# About this task
Which lines in the data below contain the word "days"? List each of those lines in full.

# The data

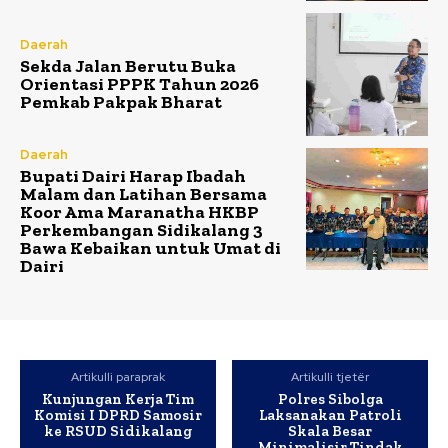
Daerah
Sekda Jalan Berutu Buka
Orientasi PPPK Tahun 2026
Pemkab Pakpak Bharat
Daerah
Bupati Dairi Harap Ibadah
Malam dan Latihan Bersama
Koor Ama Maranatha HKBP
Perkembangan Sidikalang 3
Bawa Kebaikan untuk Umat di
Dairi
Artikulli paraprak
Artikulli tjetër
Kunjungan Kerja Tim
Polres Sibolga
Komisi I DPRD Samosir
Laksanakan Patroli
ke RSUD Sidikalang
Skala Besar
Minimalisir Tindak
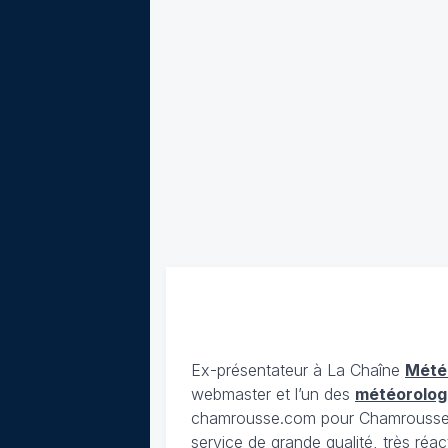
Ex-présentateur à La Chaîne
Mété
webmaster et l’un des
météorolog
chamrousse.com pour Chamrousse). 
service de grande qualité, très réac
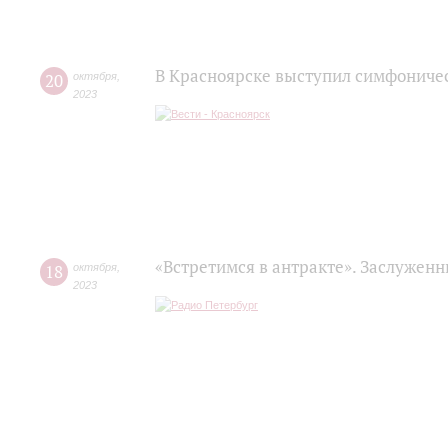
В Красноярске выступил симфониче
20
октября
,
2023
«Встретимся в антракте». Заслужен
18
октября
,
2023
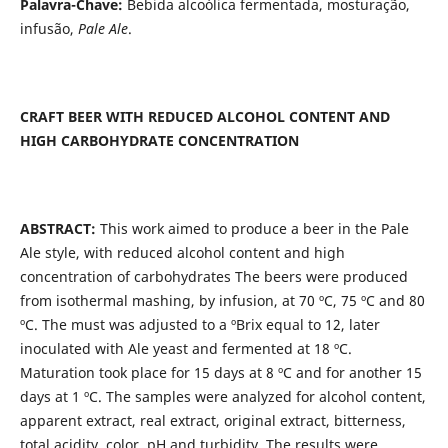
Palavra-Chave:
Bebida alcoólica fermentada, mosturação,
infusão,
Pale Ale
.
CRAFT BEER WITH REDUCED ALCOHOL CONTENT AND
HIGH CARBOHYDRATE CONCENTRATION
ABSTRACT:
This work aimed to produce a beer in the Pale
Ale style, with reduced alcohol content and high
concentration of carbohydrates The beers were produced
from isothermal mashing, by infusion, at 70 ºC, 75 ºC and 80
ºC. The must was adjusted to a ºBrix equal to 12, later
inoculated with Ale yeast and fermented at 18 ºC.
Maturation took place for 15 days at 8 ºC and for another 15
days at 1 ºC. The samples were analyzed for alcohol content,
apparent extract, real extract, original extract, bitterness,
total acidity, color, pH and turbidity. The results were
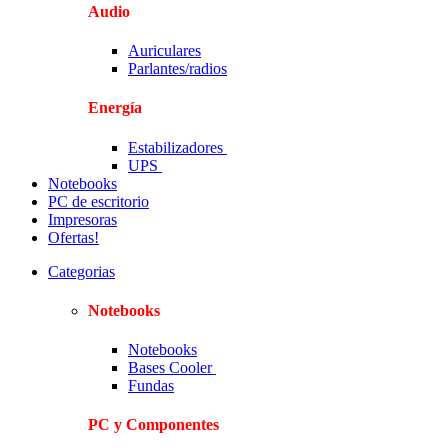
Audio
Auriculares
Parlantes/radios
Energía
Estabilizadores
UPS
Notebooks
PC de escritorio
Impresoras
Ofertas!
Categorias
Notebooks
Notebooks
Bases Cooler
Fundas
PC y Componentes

# Response to this task
Maturation took place for 15 days at 8 ºC and for another 15
days at 1 ºC. The samples were analyzed for alcohol content,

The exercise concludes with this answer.